Paul makes the point that while the inputs and the outputs might have changed, the product itself remains remarkably similar. A story appears, without context, designed to simplify and dramatise a set of issues enough that readers, viewers or listeners will be quickly satisfied. Paul outlines how a data-driven, semantic approach to news might situate it in a wider and more meaningful context, drawing out the latent power of the web to deepen and enrich our understanding. (In so doing he has some trenchant observations to make about how it's the conservatism of journalists rather than new technology that's responsible for our supposedly shrinking attention spans.) I urge you to read the whole post and subscribe to the blog.

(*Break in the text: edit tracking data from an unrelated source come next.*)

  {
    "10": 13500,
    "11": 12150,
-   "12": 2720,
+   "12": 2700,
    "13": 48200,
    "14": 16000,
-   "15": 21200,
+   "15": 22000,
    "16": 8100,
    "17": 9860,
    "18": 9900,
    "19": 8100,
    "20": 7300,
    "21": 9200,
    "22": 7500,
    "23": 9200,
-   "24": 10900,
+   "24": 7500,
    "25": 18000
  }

And I mention it now because yesterday the Guardian announced that its Open Platform Content API will allow users to query its data by MusicBrainz IDs and ISBN numbers. (I have to declare an interest; having overseen the BBC's adoption of MusicBrainz IDs as Interactive Editor for Music, I'm delighted to see another major content player take them up. Like any other standards, open data standards like MusicBrainz stand or fall by their spread and adoption.)

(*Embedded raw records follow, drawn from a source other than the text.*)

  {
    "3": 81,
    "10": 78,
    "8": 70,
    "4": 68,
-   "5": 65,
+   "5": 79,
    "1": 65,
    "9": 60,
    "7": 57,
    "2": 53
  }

It's worth pointing out that this is essentially a developer-facing initiative, as a glance at the FAQs will make clear. So what's the connection with Paul Rissen's vision of a linked-data-driven news? One objection to that vision is that there is already plenty of context provided by the manual linking and proprietary tagging carried out by journalists now. And the Guardian's link-up with MusicBrainz and ISBN numbers doesn't immediately change the content or links on their own pages, which usually provide a great deal of context, again manually, in particular in the music area.

But the context that exists now rarely transcends the format of a point-to-point link or index page, and is very largely contained within originating organisations, limiting its scope really to change or broaden readers' understanding of concepts involved.

What the Guardian has done will start to enable third parties to build automatically on the context provided by their stories and the metadata around them; and (in theory at least) vice versa, pointing the way towards a much more integrated web of information around topics that might fundamentally change the experience and expectations of news consumers. And (again in theory at least), context could move beyond point-to-point links and begin to model visualisations of the information around concepts like, say, artists or books. (We did this very thing at the BBC - albeit in a very rudimentary way - around the concept of the play count for artists).

Of course this all raises a whole set of questions about business models. Paywalls represent a fundamental challenge to the viability of building open data around news (and vice versa). And thoughts about revenue models around linked open data are in their infancy. So it's a good job our own Simon is in a position where he can move some of these conversations on.